上京した頃は、野菜がほとんど食べられなかった。
食べられる野菜と言えば、ほうれん草、大根、玉ねぎ、あとは芋類のみ。
それと、麺類に入れるきざみネギだけで、あとはすべてNO!
東京で一人暮らしをするようになると、ほぼ毎日、トンカツ定食か焼き肉定食ばかり食っていて、
気が利く店はごはん大盛りタダというところもあったけど、それだけでは腹が膨れなかった。
ところがどの店のどの定食にも「キャベツお替わり自由」というアドバンテージがついていた。
キャベツ好きや野菜嫌いでなければ大変ありがたいプランだろうが、いかんせん僕はNOキャベツである。
お替わりどころか、最初にとんかつの横に盛られたキャベツにさへ手を付けようとしなかった。
とんかつと大盛りごはんと味噌汁だけじゃ腹膨れないなぁ。
でもキャベツかぁ…。
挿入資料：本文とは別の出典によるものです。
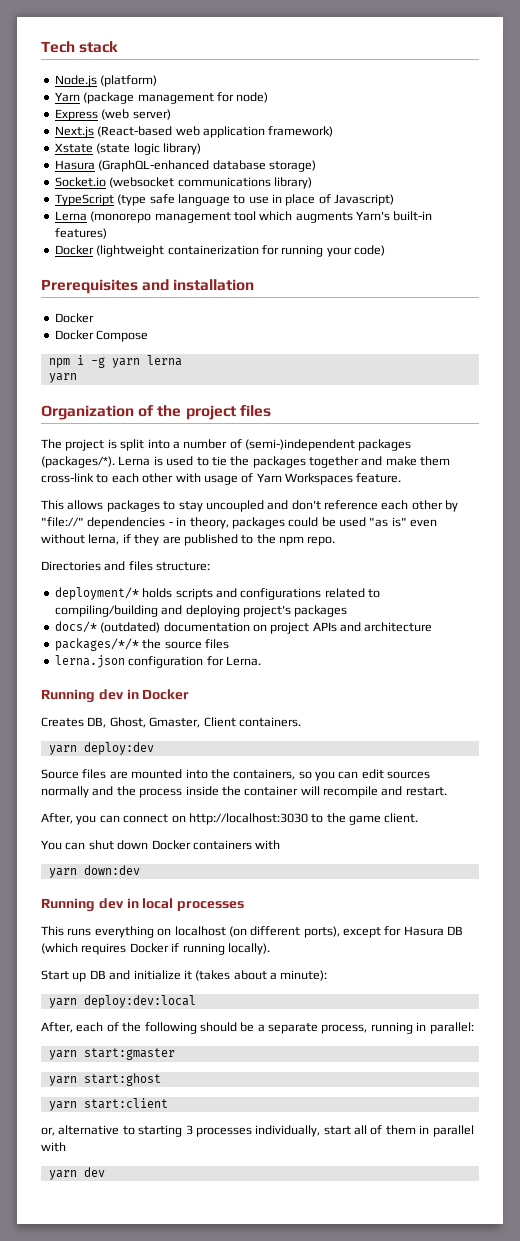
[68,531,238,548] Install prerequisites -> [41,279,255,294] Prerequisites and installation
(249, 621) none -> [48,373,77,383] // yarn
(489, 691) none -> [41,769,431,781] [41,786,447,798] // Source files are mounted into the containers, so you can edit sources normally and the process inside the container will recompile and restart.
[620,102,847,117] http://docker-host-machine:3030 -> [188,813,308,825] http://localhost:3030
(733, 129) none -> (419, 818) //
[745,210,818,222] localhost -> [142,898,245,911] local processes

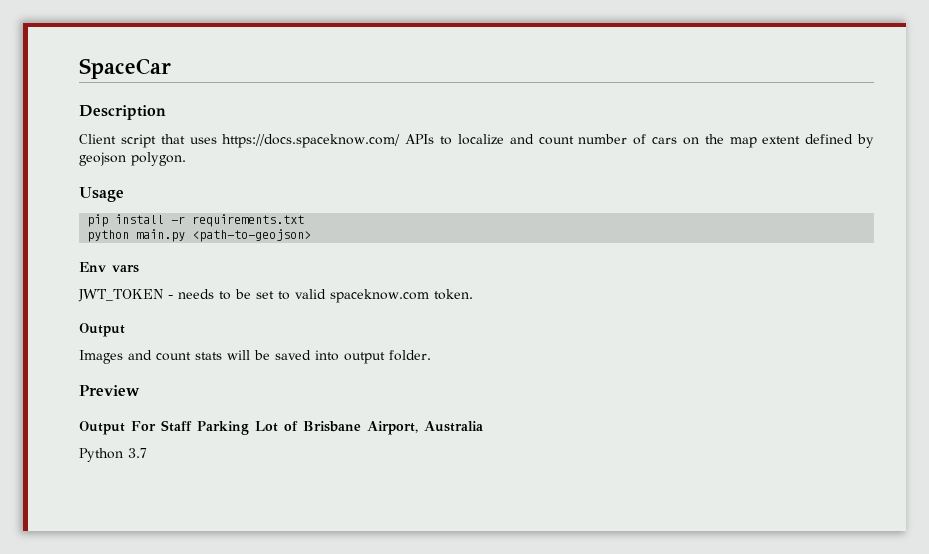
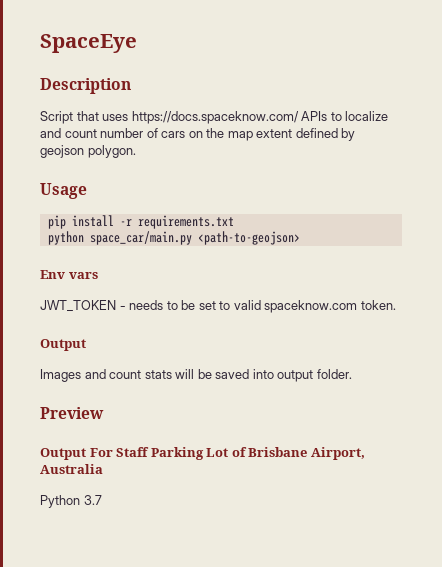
[79,58,171,79] SpaceCar -> [40,34,137,53] SpaceEye
[79,134,156,148] Client script -> [40,111,73,124] Script
[136,229,186,242] main.py -> [89,231,192,245] space_car/main.py

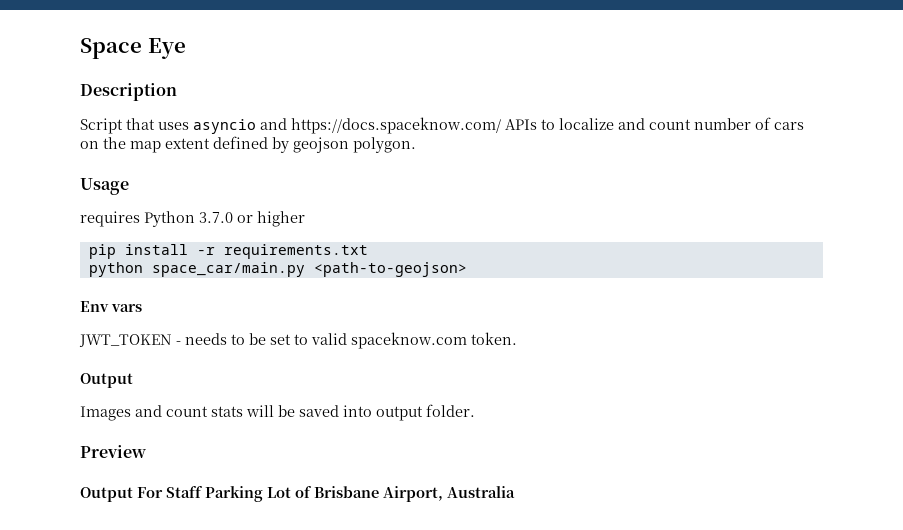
[40,34,137,53] SpaceEye -> [80,38,186,59] Space Eye
(129, 117) none -> [193,118,287,134] asyncio and
(87, 191) none -> [80,211,305,227] // requires Python 3.7.0 or higher
[40,495,102,508] // Python 3.7 -> (515, 492) none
うーん、食べられない。でも腹が膨れない。でもキャベツ。うーん。
そんな悩みを見抜かれたのだろうか。店のおやじが僕に話しかけてきたのだ。
「野菜嫌いなんだろ?」
「はい」
「ちょっと待ってな、キャベツ食わしてやるから」
「でもキャベツは…」
「いいから、待ってな」
流暢な東京言葉を発しておやじは厨房へ消えると、しばらくして味噌汁のお椀をもって再び登場した。
「ほれ、キャベツの味噌汁」
「むりです」
「いいから」
むむむっ、いやじゃない。食べられるっていうか、むしろウマい。
「ほらな。もいっかい待ってろ」
おやじ再び厨房へ。そしてまたもや皿を持って登場。
「ほれ、きゃべつと天かすの炒め物」
「むりです」
「いいから食ってみ」
むむむっ、ヤじゃない。むしろマイウー。
「これでキャベツは制覇したな。次はレタスとかトマト、いってみっか?」
いつしか東京言葉から北関東方面の言葉にシフトしたおやじが、次なるステージへ誘おうとした。
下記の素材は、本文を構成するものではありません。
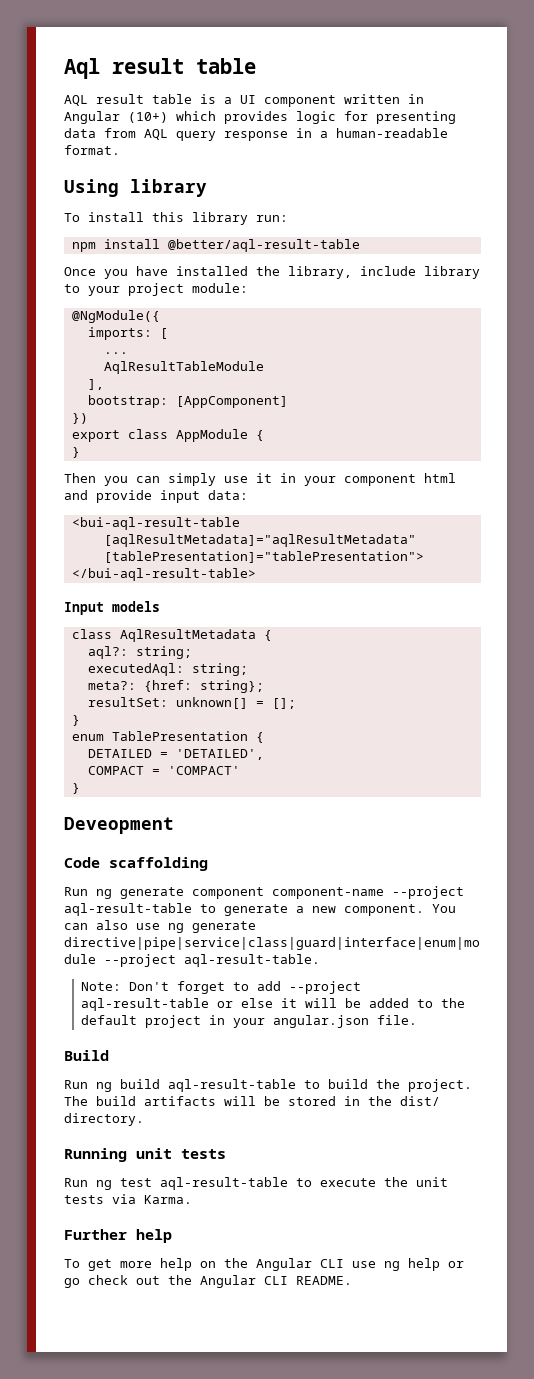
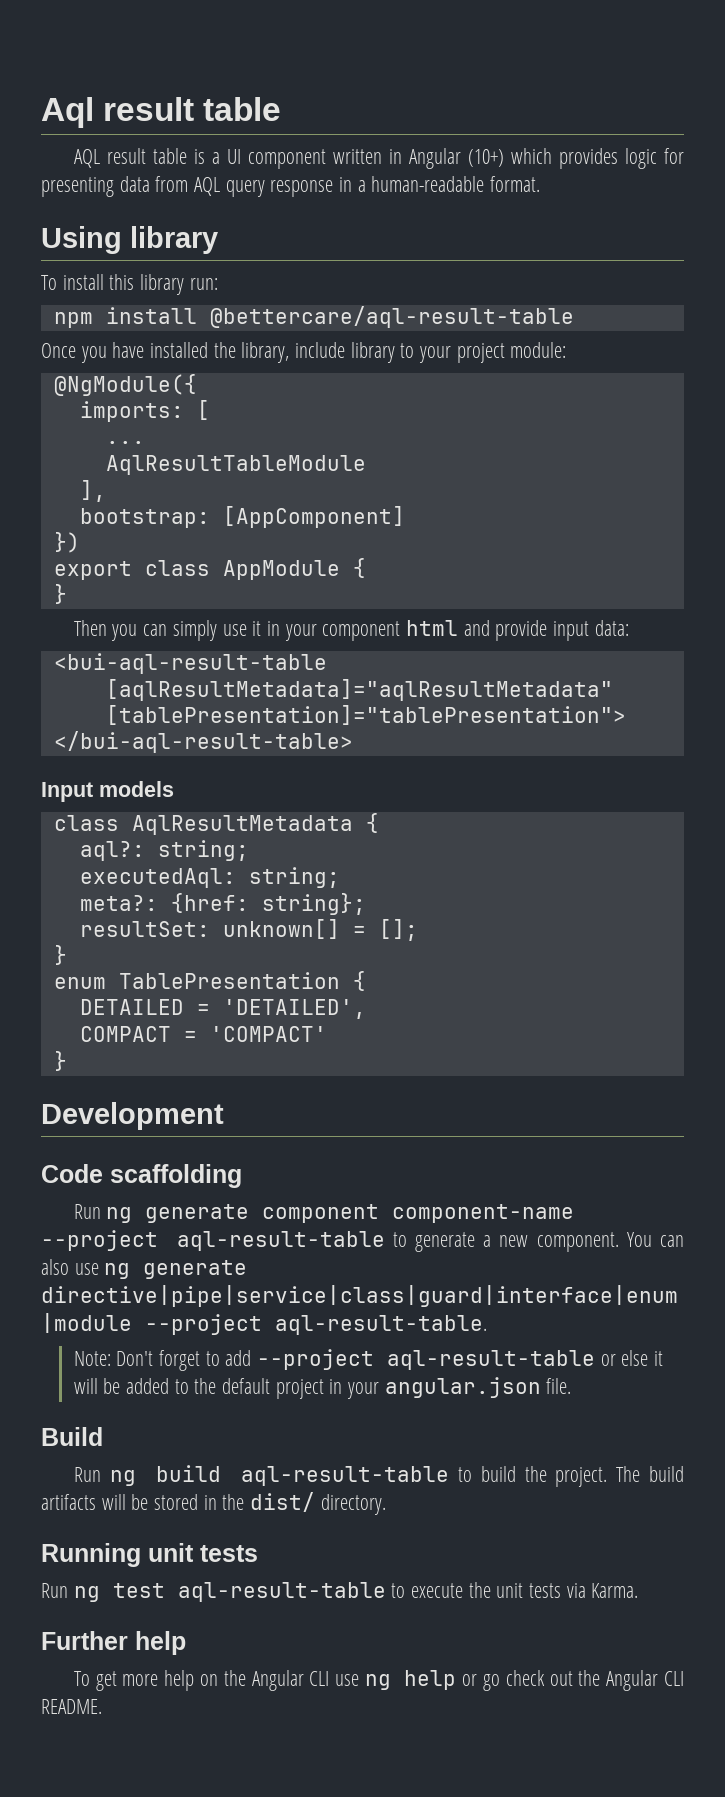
[167,239,360,252] @better/aql-result-table -> [209,306,574,328] @bettercare/aql-result-table
[64,817,174,834] Deveopment -> [41,1102,224,1130] Development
これが僕の、野菜デビュー。時は1981年のちょうど今頃である。
それから僕は、学校帰りにほぼ毎日とんかつ屋でメシを食い、
おやじのアレンジにより少しずつ野菜が食えるようになっていった。
1年後。僕はとんかつ屋でバイトをするようになり、毎日大盛りのキャベツとトマトを食っていた。
おかげさまで今ではキャベツとトマトは大好物で、
当時は見たこともなかったアスパラガスも大ファンである。